Pushing out of the envelope, now, we can begin to qualify the inputs as something our program can understand and use, or brush them aside. Here is some code with warts and all, but it shows how we can handle some of the exceptions that may be raised when inputs don’t match what the function expects to work with.
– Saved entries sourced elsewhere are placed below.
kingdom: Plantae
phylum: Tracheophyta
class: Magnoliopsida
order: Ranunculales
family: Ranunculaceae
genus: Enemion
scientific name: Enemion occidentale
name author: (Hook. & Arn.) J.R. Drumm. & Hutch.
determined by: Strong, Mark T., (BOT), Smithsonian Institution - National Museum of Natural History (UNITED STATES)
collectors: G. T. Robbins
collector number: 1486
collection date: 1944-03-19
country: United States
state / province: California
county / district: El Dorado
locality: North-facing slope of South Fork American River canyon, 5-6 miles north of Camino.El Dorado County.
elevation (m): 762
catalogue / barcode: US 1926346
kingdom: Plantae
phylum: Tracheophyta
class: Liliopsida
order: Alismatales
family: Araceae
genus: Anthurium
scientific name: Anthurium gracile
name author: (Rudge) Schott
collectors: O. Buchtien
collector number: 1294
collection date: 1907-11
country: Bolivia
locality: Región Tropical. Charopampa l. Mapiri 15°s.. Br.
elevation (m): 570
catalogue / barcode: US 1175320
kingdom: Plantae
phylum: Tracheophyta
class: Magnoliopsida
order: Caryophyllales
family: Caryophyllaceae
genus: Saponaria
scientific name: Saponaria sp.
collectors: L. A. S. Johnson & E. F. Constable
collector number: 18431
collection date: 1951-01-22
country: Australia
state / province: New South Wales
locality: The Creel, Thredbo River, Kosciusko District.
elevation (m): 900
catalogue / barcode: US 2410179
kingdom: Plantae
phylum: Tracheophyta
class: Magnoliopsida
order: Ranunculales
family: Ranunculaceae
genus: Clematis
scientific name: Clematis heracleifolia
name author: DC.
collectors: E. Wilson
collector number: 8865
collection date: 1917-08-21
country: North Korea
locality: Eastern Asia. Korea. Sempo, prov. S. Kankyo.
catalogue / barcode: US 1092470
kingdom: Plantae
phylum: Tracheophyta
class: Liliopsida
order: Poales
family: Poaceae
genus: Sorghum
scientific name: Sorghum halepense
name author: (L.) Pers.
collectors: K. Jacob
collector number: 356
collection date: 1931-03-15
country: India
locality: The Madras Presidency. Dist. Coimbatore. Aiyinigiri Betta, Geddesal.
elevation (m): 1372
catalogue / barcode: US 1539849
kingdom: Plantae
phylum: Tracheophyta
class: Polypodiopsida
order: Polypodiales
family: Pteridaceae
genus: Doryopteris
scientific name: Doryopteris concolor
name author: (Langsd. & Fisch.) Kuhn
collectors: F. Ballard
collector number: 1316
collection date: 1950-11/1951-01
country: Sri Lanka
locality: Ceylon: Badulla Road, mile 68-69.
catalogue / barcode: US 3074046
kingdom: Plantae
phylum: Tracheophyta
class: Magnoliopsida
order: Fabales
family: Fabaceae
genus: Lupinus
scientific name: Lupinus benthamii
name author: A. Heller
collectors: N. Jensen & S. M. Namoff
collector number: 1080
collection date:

>>> def median(numbers, *n):
    try:
        y = numbers[0]
    except IndexError:
        return "Empty list Error"
    except TypeError:
        return "Not a list object"
    except KeyError:
        return "dict is not a list"
    s = sorted(numbers)
    n = len(s)
    m = n // 2
    try:
        return s[m] + 0 if n % 2 else (s[m] + s[m - 1]) / 2.0
    except TypeError:
        return "Not a Number Error"

>>> median(5,6)
'Not a list object'
>>> median(5)
'Not a list object'
>>> median([5])
5
>>> median([5,6])
5.5
>>> median({})
'dict is not a list'
>>> median([])
'Empty list Error'
>>> median(())
'Empty list Error'
>>> median('a')
'Not a Number Error'
>>> a = lambda x: x
>>> median(a)
'Not a list object'
>>> 

To explain the first line,

>>> def median(numbers, *n):

I added in the spread on the second parameter so that it wouldn’t raise a TypeError when multiple arguments are passed in. The function is meant to accept only one positional argument but there is no way to trap multiples. In this case, I just let them in. Now I can use TypeError to mean a different thing.

Another odd thing is that 'a' is a sequence with length 1. It makes it past the y = numbers[0] because it is enumerable; being as it is a sequence it has an index and since it has a length greater than zero it skips past this test. It later gets caught when we try to do some math with it.

I only post this now because it happens to be on my radar as something to work on, so here it is. Bookmark it and come back when you get to the unit on handling exceptions. It will make a lot more sense then.